» **WORK INSTRUCTION**:
Locate each line in the listing below that contains the word "left" and copy those lines. Match case exactly.

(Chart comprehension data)
* * *
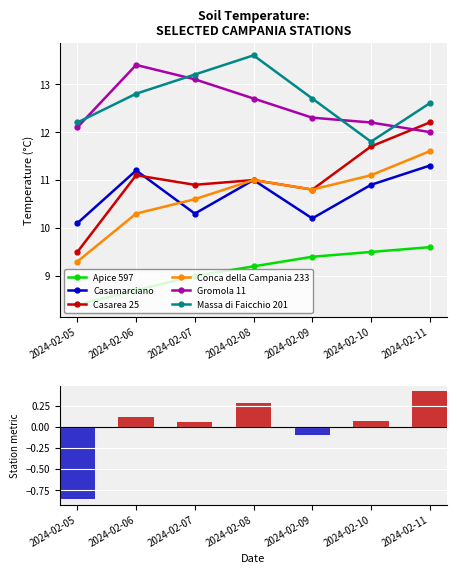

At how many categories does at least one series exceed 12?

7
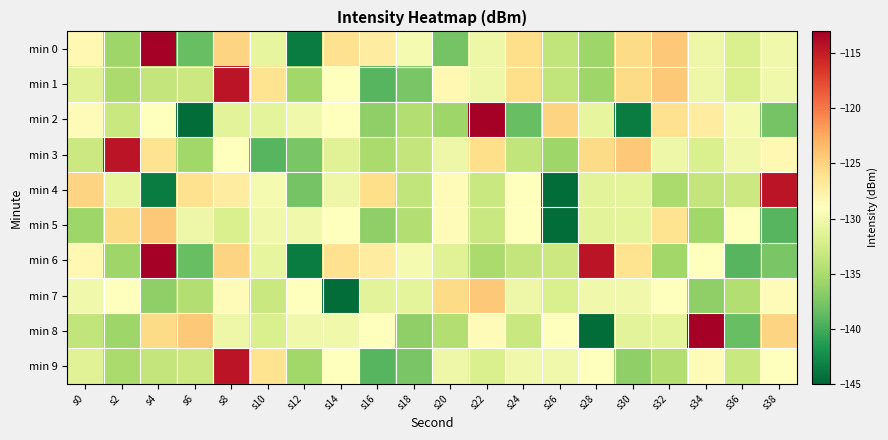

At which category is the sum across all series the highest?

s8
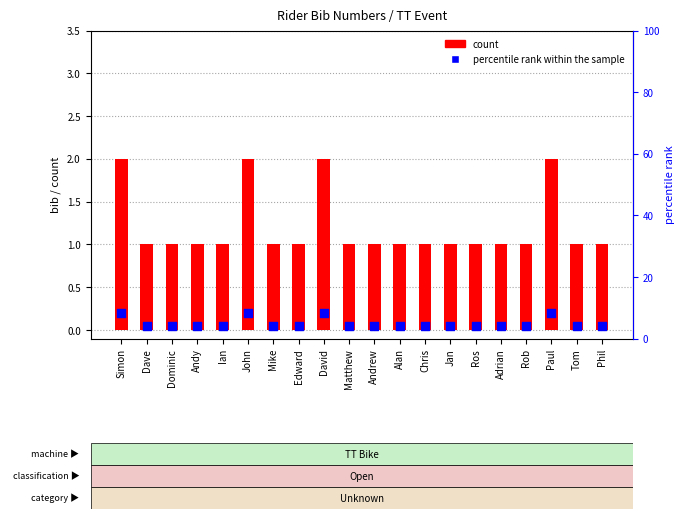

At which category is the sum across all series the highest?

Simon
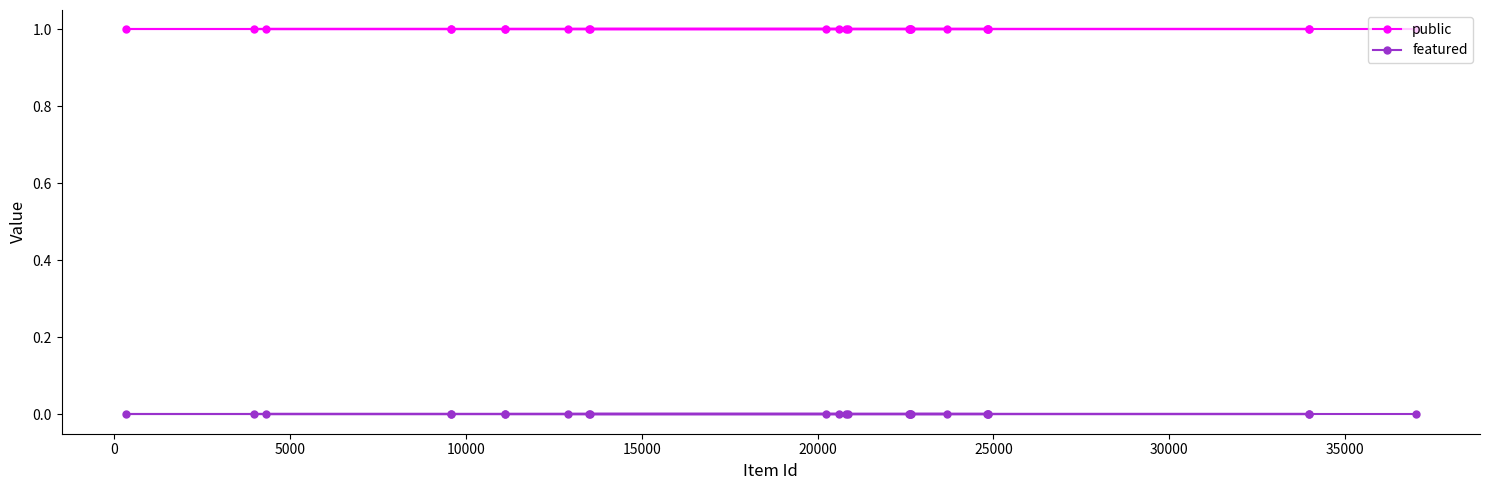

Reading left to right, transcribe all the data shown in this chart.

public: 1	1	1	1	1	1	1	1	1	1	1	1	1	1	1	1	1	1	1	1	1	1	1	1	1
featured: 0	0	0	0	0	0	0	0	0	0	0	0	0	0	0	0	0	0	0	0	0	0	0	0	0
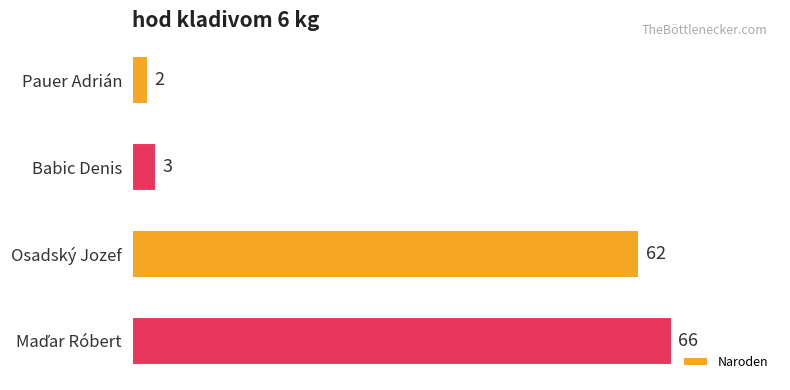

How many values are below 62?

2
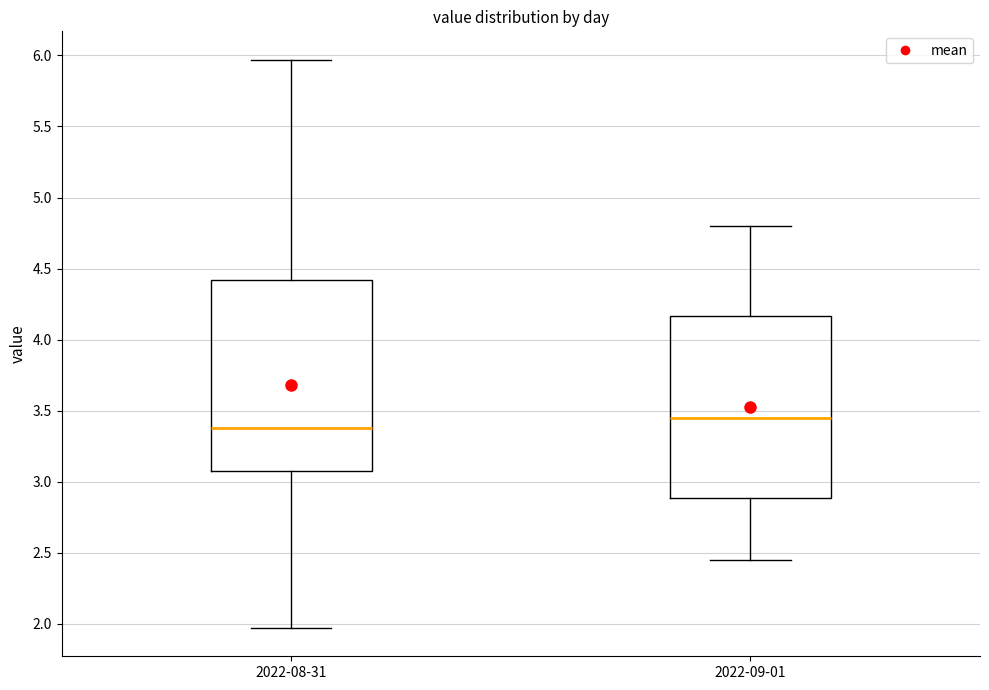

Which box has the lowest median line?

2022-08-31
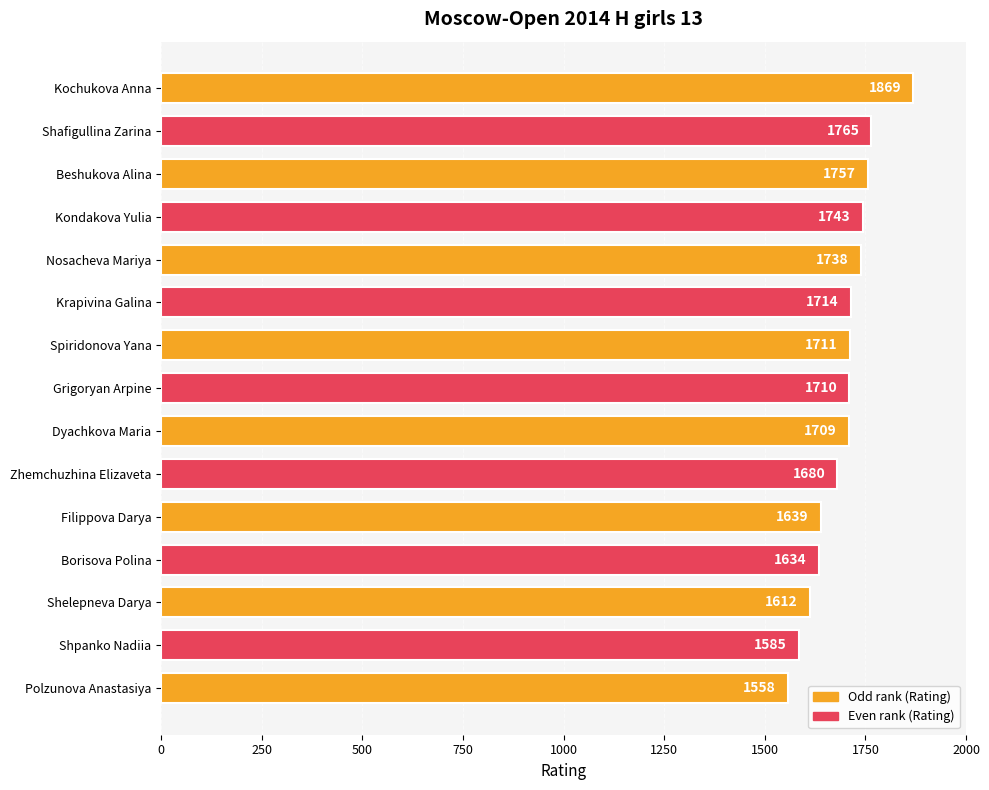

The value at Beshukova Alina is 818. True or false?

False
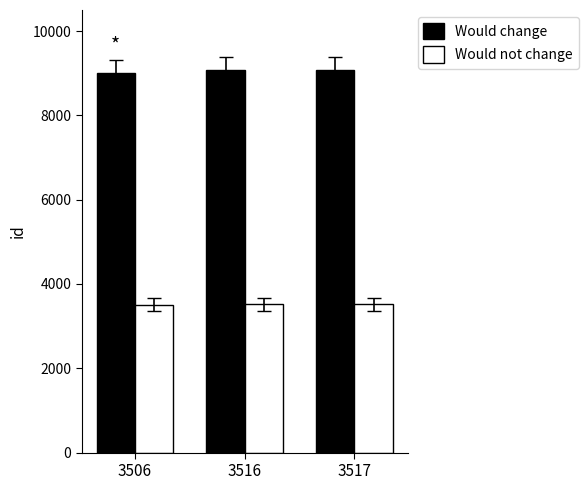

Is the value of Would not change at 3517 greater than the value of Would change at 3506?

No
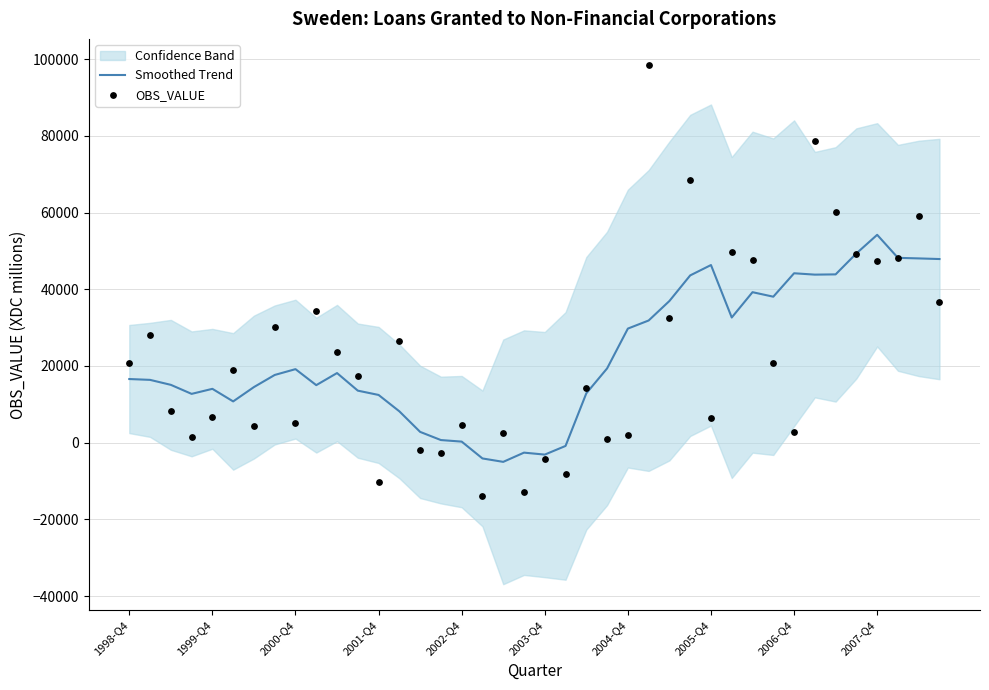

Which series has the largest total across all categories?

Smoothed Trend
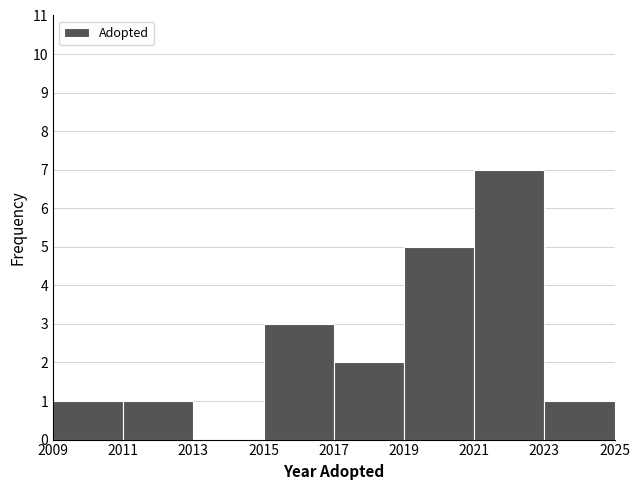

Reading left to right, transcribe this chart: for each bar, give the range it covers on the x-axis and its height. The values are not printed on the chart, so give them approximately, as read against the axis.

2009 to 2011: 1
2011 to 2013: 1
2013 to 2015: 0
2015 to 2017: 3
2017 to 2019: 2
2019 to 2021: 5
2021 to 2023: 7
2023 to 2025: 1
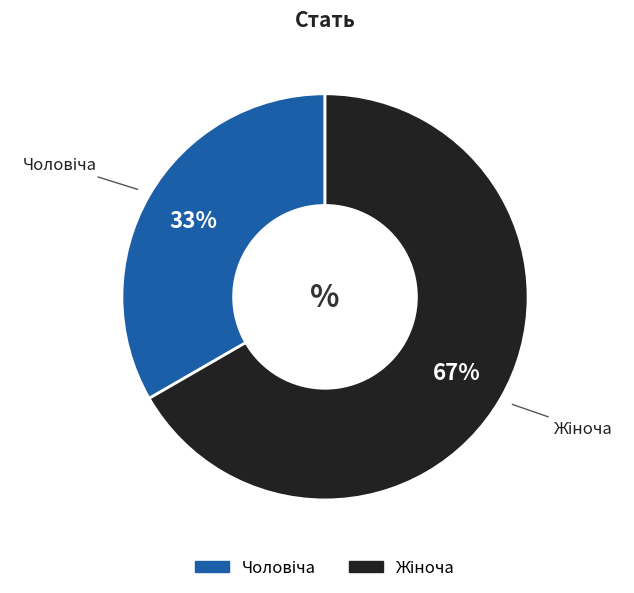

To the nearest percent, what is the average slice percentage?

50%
* * *
» **YOUR RESPONSE**:
Reading left to right, transcribe all the data shown in this chart.
Reading left to right, transcribe this chart: for each bar, give the range it covers on the x-axis and its height. The values are not printed on the chart, so give them approximately, as read against the axis.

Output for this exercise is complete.